I said, with drwilczur's method (changing the com.apple.boot.plist file) it worked for me but I had to restart the computer every few hours to keep it happening. I'm starting to wonder if that might not be some freak of my software configurations.
Has anyone else tried the fix and had it working permanantly?
INHIBITION FROM UPDATING
Neilarm's problem has been around for a long time now. A friend of mine still uses Windows XP. The rest of this post is about it.
I know of one way to deal with it but it's paid software (SuperDuper!: $28). You also need at least one external drive for a special kind of backup.
A SANDBOX BACKUP
SuperDuper! is primarily backup software. For a very basic backup function we can use it for free. For our purposes here, though, we can use one of its advanced functions, sandboxing. We create a special kind of backup called a "sandbox" on an external drive and then use this as our startup drive while we decide whether to upgrade or not.
The sandbox has a copy of all the system files but not our user folders. With it as our startup drive, all system changes (including changes to apps) affect only the sandbox, not our internal drive. Other changes — documents, user preferences, anything that lives in our user folder — are saved on our internal drive as usual. The user experience, though, is no different from normal.
If we apply a change to the operating system it affects the sandbox. Then we automatically see the result as long as we continue to start up from the sandbox.
If we stop using the sandbox as our startup drive and start up the old way from our internal drive, we revert to the old operating system (including the applications folder) untouched but we still have all changes to our user documents etc.
---*---
Work item A ▸ Could you reproduce the post about the SuperDuper! sandbox backup, beginning at the words "The sandbox has" and stopping after "user documents etc.", changing "internal drive" to "built-in drive" throughout that part?
Work item B ▸ Can you continue the post about the SuperDuper! sandbox backup, picking up right after its final sentence?

Dataset records ▸
---*---
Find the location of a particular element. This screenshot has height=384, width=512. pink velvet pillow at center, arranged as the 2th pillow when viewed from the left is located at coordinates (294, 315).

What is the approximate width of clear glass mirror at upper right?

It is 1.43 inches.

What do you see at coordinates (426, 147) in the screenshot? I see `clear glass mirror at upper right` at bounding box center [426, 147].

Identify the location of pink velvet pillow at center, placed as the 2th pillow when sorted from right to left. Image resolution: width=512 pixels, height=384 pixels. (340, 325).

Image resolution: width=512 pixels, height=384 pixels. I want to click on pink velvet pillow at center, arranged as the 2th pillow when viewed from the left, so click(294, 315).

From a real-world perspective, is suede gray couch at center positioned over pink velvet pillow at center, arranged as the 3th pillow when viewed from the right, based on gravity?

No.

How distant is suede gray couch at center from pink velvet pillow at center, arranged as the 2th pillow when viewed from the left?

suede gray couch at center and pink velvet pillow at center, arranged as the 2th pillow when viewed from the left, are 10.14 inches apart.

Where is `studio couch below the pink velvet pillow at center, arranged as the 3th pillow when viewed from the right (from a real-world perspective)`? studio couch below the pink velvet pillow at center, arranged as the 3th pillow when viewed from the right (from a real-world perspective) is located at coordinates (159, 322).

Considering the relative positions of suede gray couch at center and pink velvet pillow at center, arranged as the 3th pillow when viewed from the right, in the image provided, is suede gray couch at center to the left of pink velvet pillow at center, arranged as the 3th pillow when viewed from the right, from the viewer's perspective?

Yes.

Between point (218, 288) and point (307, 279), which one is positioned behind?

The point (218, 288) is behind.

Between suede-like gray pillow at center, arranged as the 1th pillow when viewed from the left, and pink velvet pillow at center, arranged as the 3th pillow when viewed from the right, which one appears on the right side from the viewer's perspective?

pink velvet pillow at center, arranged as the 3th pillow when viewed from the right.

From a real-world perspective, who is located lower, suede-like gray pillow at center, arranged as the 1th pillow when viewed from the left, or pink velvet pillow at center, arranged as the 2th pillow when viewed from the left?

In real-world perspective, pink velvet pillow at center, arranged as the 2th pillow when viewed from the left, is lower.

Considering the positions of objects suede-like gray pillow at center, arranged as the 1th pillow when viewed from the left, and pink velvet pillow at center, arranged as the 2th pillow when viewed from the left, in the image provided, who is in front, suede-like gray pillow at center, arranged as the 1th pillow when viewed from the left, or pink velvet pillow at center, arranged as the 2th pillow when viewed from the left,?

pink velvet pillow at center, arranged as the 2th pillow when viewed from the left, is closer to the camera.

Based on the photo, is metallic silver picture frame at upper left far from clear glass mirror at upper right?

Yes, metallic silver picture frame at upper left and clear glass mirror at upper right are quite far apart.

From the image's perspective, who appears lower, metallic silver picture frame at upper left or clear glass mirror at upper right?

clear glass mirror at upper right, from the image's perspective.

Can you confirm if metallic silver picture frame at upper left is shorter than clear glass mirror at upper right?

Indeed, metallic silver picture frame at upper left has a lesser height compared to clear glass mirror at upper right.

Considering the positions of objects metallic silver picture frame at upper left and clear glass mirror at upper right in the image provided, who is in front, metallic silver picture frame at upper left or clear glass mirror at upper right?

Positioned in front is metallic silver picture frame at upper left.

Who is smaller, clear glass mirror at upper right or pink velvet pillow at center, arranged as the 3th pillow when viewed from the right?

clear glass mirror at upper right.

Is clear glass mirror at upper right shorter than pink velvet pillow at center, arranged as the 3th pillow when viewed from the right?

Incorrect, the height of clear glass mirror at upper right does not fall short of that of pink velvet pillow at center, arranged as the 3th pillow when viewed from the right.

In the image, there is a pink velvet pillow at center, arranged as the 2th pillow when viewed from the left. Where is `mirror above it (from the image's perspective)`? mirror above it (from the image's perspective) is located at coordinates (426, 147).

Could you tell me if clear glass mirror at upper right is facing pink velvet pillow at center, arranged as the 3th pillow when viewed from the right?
---*---
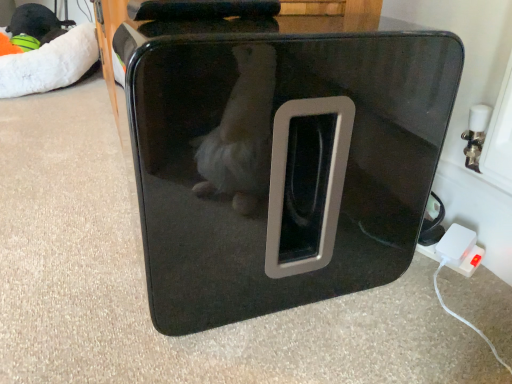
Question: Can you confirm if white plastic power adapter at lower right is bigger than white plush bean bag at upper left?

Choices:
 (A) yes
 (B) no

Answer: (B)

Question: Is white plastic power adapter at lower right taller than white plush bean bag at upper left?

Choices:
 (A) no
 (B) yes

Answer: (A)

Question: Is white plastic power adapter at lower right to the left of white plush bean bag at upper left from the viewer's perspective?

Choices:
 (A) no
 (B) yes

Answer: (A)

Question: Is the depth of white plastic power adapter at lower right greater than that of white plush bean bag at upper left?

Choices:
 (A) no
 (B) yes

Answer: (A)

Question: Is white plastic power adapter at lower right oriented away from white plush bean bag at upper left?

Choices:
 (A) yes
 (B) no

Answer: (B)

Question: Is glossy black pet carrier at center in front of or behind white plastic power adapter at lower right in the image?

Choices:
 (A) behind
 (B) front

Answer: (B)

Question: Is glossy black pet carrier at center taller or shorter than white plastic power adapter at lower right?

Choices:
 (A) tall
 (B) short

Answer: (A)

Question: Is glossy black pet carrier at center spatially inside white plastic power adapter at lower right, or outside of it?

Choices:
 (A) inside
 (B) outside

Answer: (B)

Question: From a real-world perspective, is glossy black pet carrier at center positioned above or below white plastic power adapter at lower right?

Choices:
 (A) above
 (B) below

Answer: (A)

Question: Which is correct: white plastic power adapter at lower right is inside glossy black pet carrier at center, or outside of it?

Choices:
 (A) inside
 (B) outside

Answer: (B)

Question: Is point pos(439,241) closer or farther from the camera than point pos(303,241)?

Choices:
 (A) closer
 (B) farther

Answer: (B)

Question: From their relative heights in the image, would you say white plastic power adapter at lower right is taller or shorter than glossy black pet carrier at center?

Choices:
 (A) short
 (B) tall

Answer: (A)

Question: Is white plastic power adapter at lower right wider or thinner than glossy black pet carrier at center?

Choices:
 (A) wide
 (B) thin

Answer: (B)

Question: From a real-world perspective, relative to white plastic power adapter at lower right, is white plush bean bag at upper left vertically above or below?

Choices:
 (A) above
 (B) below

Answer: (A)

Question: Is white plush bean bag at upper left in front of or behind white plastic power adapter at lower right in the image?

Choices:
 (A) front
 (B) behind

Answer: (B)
---*---
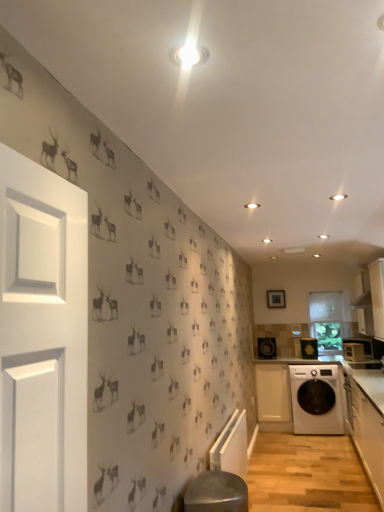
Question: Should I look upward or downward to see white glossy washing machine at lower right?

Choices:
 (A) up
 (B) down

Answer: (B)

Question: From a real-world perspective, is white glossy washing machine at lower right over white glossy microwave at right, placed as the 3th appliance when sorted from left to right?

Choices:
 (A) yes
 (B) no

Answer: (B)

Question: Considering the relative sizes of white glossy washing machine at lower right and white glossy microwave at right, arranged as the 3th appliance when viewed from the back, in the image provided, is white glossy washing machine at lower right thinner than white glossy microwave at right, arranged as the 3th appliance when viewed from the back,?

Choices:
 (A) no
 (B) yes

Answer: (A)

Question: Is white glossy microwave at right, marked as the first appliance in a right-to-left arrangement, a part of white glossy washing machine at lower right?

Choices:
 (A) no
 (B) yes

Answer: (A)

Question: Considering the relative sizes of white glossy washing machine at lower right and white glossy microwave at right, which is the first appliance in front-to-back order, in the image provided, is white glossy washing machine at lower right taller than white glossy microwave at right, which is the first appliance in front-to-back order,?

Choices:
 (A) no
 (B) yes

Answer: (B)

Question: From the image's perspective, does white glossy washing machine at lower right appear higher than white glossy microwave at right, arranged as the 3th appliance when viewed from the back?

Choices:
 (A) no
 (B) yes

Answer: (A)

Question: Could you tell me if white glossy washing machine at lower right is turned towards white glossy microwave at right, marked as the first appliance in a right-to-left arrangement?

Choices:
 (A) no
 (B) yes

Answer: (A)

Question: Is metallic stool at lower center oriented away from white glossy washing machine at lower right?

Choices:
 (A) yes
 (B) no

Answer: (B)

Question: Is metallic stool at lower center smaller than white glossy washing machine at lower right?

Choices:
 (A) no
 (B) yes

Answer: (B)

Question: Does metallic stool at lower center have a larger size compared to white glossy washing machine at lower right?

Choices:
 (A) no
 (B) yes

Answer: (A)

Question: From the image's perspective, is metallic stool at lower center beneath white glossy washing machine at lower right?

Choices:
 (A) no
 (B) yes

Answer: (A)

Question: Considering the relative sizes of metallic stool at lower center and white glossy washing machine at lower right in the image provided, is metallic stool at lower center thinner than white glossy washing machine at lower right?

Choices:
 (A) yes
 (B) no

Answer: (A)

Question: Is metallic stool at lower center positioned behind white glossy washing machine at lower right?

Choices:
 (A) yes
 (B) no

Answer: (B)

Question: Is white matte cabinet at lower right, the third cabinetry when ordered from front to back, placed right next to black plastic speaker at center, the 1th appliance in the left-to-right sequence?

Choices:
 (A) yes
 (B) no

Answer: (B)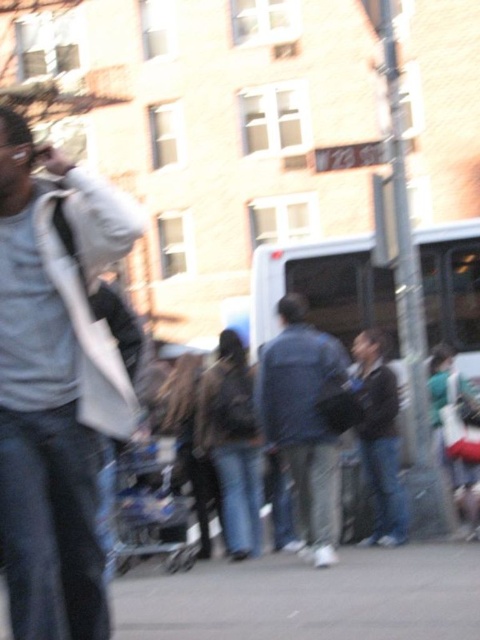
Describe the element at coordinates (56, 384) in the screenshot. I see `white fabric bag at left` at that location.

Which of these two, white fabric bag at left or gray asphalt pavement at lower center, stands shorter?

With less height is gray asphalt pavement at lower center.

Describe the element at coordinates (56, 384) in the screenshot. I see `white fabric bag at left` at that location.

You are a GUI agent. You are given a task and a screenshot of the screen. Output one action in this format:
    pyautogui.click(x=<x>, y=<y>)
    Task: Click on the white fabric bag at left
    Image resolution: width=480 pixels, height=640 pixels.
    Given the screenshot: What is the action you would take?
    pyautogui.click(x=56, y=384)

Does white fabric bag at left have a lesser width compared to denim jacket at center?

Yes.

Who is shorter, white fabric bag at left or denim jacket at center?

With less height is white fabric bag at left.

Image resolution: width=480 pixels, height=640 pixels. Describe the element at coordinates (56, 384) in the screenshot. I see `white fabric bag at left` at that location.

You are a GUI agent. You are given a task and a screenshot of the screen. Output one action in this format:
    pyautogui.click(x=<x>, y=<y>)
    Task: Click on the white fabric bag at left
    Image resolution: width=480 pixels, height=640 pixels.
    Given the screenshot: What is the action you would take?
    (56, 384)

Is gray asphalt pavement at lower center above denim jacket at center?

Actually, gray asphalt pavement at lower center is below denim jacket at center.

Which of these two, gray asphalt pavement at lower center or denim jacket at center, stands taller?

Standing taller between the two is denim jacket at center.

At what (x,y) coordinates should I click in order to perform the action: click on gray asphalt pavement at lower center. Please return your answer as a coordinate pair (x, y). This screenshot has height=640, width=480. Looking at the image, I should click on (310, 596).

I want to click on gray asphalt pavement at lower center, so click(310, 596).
---*---
Reply A ▸
The sandbox has a copy of all the system files but not our user folders. With it as our startup drive, all system changes (including changes to apps) affect only the sandbox, not our built-in drive. Other changes — documents, user preferences, anything that lives in our user folder — are saved on our built-in drive as usual. The user experience, though, is no different from normal.
If we apply a change to the operating system it affects the sandbox. Then we automatically see the result as long as we continue to start up from the sandbox.
If we stop using the sandbox as our startup drive and start up the old way from our built-in drive, we revert to the old operating system (including the applications folder) untouched but we still have all changes to our user documents etc.

Reply B ▸
MY EXPERIENCE WITH A SANDBOX
I've used this and it works well. We get to try a system update and just trash it if it's no good (erase the sandbox). There are some things I'd suggest with it, though, according to my understanding:
1) Just use the sandbox as long as necessary. You could go on using it forever but the computer will run faster if the internal drive is the startup drive.
2) Be careful to keep the sandbox connected as best you can while using it. If it gets disconnected the computer is sure to crash. The more often that happens, the more the chance of software going bung.
3) Your old Applications folder stays as is on your internal drive, untouched, along with the rest. Changes you make to apps like updates are applied to the sandbox. When you stop using the sandbox you'll have to apply those changes again if you want them.
4) This kind of sandox is designed for people who have their computers set up the no-brain way: all their user stuff is in the usual places — user folders (home folders). At least that was the way it worked when I last used it a couple of years ago. However, people who have rebelled and put stuff of their own in unusual places — outside user folders — have to modify the sandbox manually to allow for this. I had to do this for a friend but it wasn't hard after all.
I've also used it for a system upgrade (not just an update) and the results were fine there too. In this case, though, there is a special thing to be wary of:
5) It's extra safety to have a backup besides the sandbox, a backup of the ordinary kind. Time Machine would do. Buy another drive for this if you don't already have one.
The reason is that after a system upgrade some stuff in your user folder may not work any more as is — things like your mail or photos. When you try to use these things, the newly upgraded operating system will ask you to let it change them in order to work a new way. If you just go ahead and click OK, they will work, but not when you stop using the sandbox. The old system on your internal drive won't understand the changes. If this happens, the only copy you will have of this old stuff without the changes will be in the Time Machine backup.
As far as I know, the developer of SuperDuper! has not built any extra feature into sandboxing to cope with this, but I may be wrong. However, if you just have the extra Time Machine backup, you can take it all to Apple's genius bar and dump it on them to sort out over a few days. That's what they're for, right?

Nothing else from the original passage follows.